Thanks sid I live in southern california can you get them here where did you get yours?


----------



## ftorres (Jul 10, 2007)

*Centi*

Hello,
Keep your centi in dryer conditions, change the substrate for new and try not to keep uneaten food in the container.
regards

Where did you find it?
Which Pet Store?
WHich State?

regards
FT


----------



## beetleman (Jul 10, 2007)

man, i'd love to get 1 i had 1 similar(or maybe the same sp.) to that 1 they called it "giant blueleg" it was about 7 yrs ago they were availible at the time,mine got to 8" and was very thick. a very awesome pede:clap:


----------



## edesign (Jul 10, 2007)

yeah, dry conditions generally kill off mites...but don't let it go TOO long in a dry environment. However, speaking from personal experience with my E. trigonopodus...3-4 weeks without any misting or other humidifying agents won't quite kill them, but the 'pede won't like it much either, thought I had accidentally killed it when I did it to mine (long story, it's posted on the forum...if you want to read about it you can do a search for "trigonopodus" and my screen name). Although, predatory mites would be a much safer alternative.


----------



## SgrigS (Jul 10, 2007)

How do I get these mites??


----------



## edesign (Jul 10, 2007)

forum search results for "predatory mites":

http://www.arachnoboards.com/ab/search.php?searchid=871627

your answer should lie within


----------



## ragnew (Jul 11, 2007)

Nice looking Pede! 

There are several different online sites that sell the Hypoaspis miles (pred. mites), but I'd probably just go with the drying out method.
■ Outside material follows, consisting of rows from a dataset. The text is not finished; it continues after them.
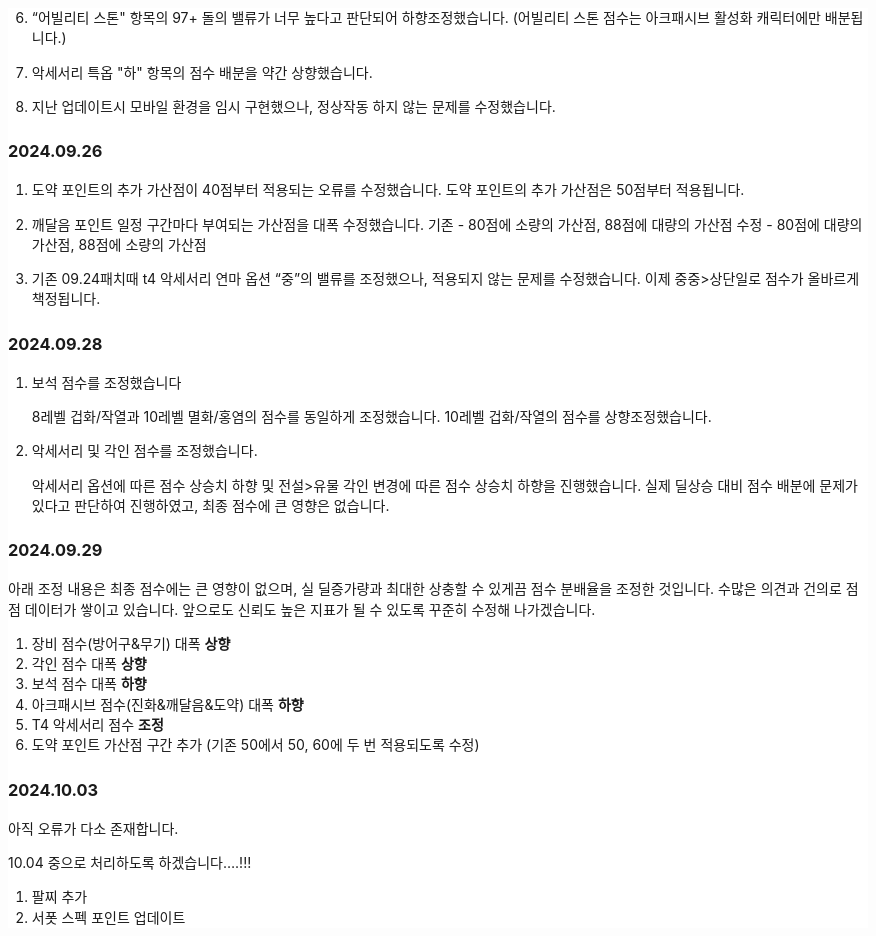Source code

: 6. “어빌리티 스톤" 항목의 97+ 돌의 밸류가 너무 높다고 판단되어 하향조정했습니다.
(어빌리티 스톤 점수는 아크패시브 활성화 캐릭터에만 배분됩니다.)

7. 악세서리 특옵 "하" 항목의 점수 배분을 약간 상향했습니다.

8. 지난 업데이트시 모바일 환경을 임시 구현했으나, 정상작동 하지 않는 문제를 수정했습니다.



### 2024.09.26 
1. 도약 포인트의 추가 가산점이 40점부터 적용되는 오류를 수정했습니다.
도약 포인트의 추가 가산점은 50점부터 적용됩니다.

2. 깨달음 포인트 일정 구간마다 부여되는 가산점을 대폭 수정했습니다.
기존 - 80점에 소량의 가산점, 88점에 대량의 가산점
수정 - 80점에 대량의 가산점, 88점에 소량의 가산점

3. 기존 09.24패치때 t4 악세서리 연마 옵션 “중”의 밸류를 조정했으나, 적용되지 않는 문제를 수정했습니다.
이제 중중>상단일로 점수가 올바르게 책정됩니다.



### 2024.09.28
1. 보석 점수를 조정했습니다

    8레벨 겁화/작열과 10레벨 멸화/홍염의 점수를 동일하게 조정했습니다.
    10레벨 겁화/작열의 점수를 상향조정했습니다.

2. 악세서리 및 각인 점수를 조정했습니다.

    악세서리 옵션에 따른 점수 상승치 하향 및
    전설>유물 각인 변경에 따른 점수 상승치 하향을 진행했습니다.
    실제 딜상승 대비 점수 배분에 문제가 있다고 판단하여 진행하였고,
    최종 점수에 큰 영향은 없습니다.



### 2024.09.29

아래 조정 내용은 최종 점수에는 큰 영향이 없으며,
실 딜증가량과 최대한 상충할 수 있게끔 점수 분배율을 조정한 것입니다.
수많은 의견과 건의로 점점 데이터가 쌓이고 있습니다.
앞으로도 신뢰도 높은 지표가 될 수 있도록 꾸준히 수정해 나가겠습니다.

1. 장비 점수(방어구&무기) 대폭 **상향**
2. 각인 점수 대폭 **상향**
3. 보석 점수 대폭 **하향**
4. 아크패시브 점수(진화&깨달음&도약) 대폭 **하향**
5. T4 악세서리 점수 **조정**
6. 도약 포인트 가산점 구간 추가 (기존 50에서 50, 60에 두 번 적용되도록 수정)



### 2024.10.03
아직 오류가 다소 존재합니다.

10.04 중으로 처리하도록 하겠습니다….!!!

1. 팔찌 추가
2. 서폿 스펙 포인트 업데이트
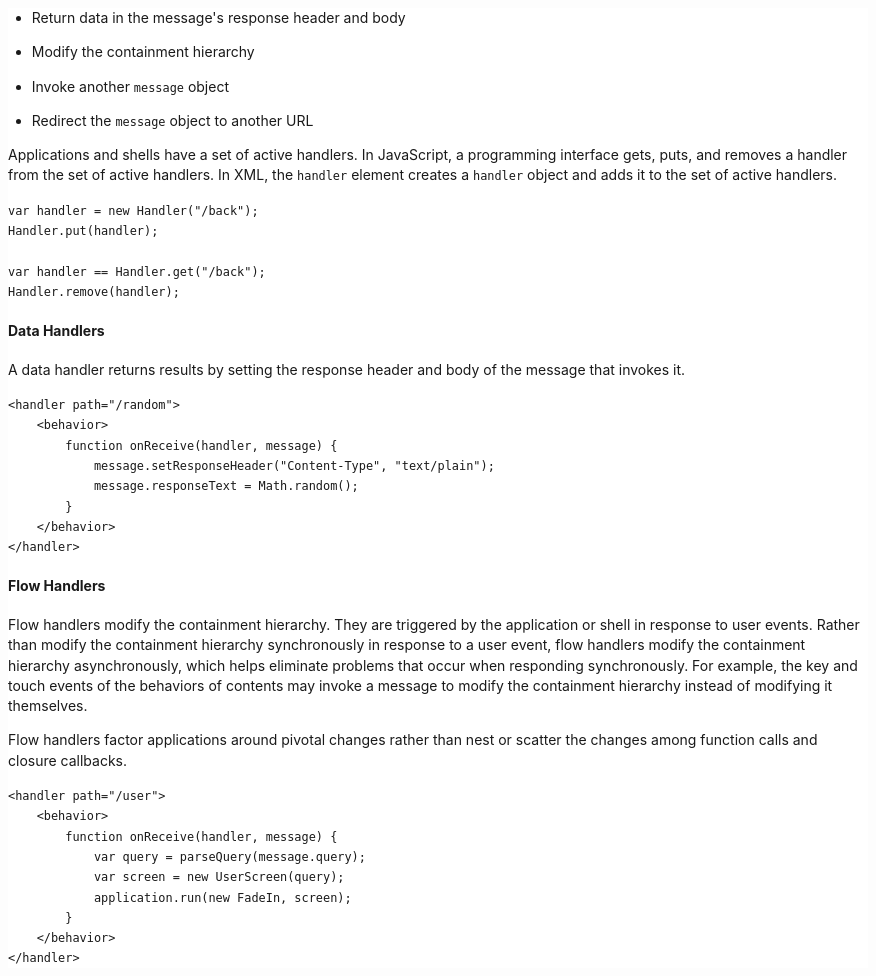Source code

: - Return data in the message's response header and body

- Modify the containment hierarchy

- Invoke another `message` object

- Redirect the `message` object to another URL

Applications and shells have a set of active handlers. In JavaScript, a programming interface gets, puts, and removes a handler from the set of active handlers. In XML, the `handler` element creates a `handler` object and adds it to the set of active handlers.

	var handler = new Handler("/back");
	Handler.put(handler);

	var handler == Handler.get("/back");
	Handler.remove(handler);


#### Data Handlers

A data handler returns results by setting the response header and body of the message that invokes it.

<div class="xmlcode"></div>	

	<handler path="/random">
		<behavior>
			function onReceive(handler, message) {
				message.setResponseHeader("Content-Type", "text/plain");
				message.responseText = Math.random();
			}
		</behavior>
	</handler>


#### Flow Handlers

Flow handlers modify the containment hierarchy. They are triggered by the application or shell in response to user events. Rather than modify the containment hierarchy synchronously in response to a user event, flow handlers modify the containment hierarchy asynchronously, which helps eliminate problems that occur when responding synchronously. For example, the key and touch events of the behaviors of contents may invoke a message to modify the containment hierarchy instead of modifying it themselves.

Flow handlers factor applications around pivotal changes rather than nest or scatter the changes among function calls and closure callbacks. 

	<handler path="/user">
		<behavior>
			function onReceive(handler, message) {
				var query = parseQuery(message.query);
				var screen = new UserScreen(query);
				application.run(new FadeIn, screen);
			}
		</behavior>
	</handler>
I recently purchased predatory mites and each and every one of them came in dead. I don't think I'll ever buy them again. It was too expensive to risk the same thing happening a second time.

Just my two pennies.


----------



## cacoseraph (Jul 12, 2007)

justGreg said:


> Spracles visible on T7 and T8 so it must by Ethmostigmus, Rhysida or Alluropus.
> This last one in known only from Vietnam.
> Rhysida has cribriform spiracles and floor of the atrium of spiracle with raised humps.
> For me it looks like some Ethmostigmus spec, but only known from Africa species of Ethmostigmus is E. trigonopodus, which AFAIK has 4 bold antenomers, this one on the photo has only 3.
> But I can be wrong.


looks like Ethmostigmus to me, too. the terminal legs look like my trigonopodus


regarding antennomeres: remember, if a centipede regenerates an antenna then the antennomere counts can get messed up. also remember, some species have antennomeres that are "half" sparsely and thickly hirsute. i think E. trigo' is one that has half hirsuteness


i think justGreg has well passed me on centipede knowledge. nice, dude


----------